Tinnitus, the perception of noise in the ears or head when there is no external source, affects millions of Americans. For some, the symptoms are intermittent, but for others, they are constant, with ringing, buzzing, hissing or humming sounds continuously playing a private symphony in the sufferer’s head.
Although the noises are not real, the debilitating and life-altering effects can be, but researchers from the University of Michigan Medical School claim to be a step closer to understanding what is going on inside these “unquiet brains.”
According to their report, published in the Journal of Neuroscience, they have identified that the process called stimulus-timing dependent multisensory plasticity is altered in animals with tinnitus.

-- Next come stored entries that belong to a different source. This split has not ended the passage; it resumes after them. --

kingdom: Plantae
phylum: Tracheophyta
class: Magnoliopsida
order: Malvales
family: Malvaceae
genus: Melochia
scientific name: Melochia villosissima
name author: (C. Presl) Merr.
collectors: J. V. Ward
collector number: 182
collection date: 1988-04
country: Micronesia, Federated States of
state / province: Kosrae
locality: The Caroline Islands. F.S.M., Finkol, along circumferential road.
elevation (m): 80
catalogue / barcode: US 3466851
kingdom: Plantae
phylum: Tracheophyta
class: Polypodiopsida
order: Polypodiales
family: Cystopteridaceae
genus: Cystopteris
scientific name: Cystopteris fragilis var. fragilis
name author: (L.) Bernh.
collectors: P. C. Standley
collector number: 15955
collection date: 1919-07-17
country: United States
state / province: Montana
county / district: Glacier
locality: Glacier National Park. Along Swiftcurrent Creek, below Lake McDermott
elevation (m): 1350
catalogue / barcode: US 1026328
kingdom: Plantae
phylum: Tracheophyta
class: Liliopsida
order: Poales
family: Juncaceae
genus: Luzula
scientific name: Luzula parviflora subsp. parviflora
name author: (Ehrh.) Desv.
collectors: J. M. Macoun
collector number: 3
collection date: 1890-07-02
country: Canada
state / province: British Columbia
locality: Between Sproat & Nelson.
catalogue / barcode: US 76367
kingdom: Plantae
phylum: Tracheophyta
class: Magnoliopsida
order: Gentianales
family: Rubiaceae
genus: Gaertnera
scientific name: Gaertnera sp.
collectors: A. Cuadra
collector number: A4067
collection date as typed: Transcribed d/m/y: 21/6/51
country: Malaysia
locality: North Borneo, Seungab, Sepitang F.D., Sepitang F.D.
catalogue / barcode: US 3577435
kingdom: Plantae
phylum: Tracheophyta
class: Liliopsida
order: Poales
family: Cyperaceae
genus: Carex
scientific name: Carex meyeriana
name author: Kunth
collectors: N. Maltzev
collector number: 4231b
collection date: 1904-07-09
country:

They claim this plasticity is “exquisitely sensitive” to the timing of signals to a key area of the brain.
The dorsal cochlear nucleus is where signals from the auditory nerve enter the brain. Neurons in this area integrate this auditory information with other sensory signals, such as touch. In tinnitus, when the sounds from the ear are reduced, the signals from the somatosensory nerves in the face and neck – which relate to touch – are amplified.
Prof. Susan Shore, senior author on the paper, explains:
“It’s as if the signals are compensating for the lost auditory input, but they overcompensate and end up making everything noisy.”
And while this may explain why some tinnitus sufferers can change the volume and pitch of the sounds they hear by clenching their teeth or moving their head and neck, this is not the complete picture of tinnitus.
Prof. Shore explains that the precise timing of these signals in relation to one another changes the nervous system’s plasticity.
For the study, Prof. Shore and colleagues exposed guinea pigs to a narrowband noise that produced a temporary elevation of auditory brainstem response thresholds.
Tinnitus was measured by a gap-induced prepulse inhibition of the acoustic startle reflex.
Tinnitus commonly occurs with hearing loss, but it can follow head and neck trauma, such as after a car accident. It is also associated with exposure to loud noises and is the top cause of disability among veterans and members of the armed forces following exposure to blasts in war zones.
Yet, no one knows why some people develop the condition while others do not, even when exposed to the same levels of noise.
Similarly with the guinea pigs, only half of the animals developed tinnitus, and the researchers found that those that did not, had fewer changes in the multisensory plasticity than those who suffered the condition.
Prof. Shore and her team are now developing a device that combines sound and electrical stimulation of the face and neck in order to return the neural activity to normal.
She concludes:
“If we get the timing right, we believe we can decrease the firing rates of neurons at the tinnitus frequency, and target those with hyperactivity.”
However, she notes that treatments will have to be customized to each patient and delivered regularly.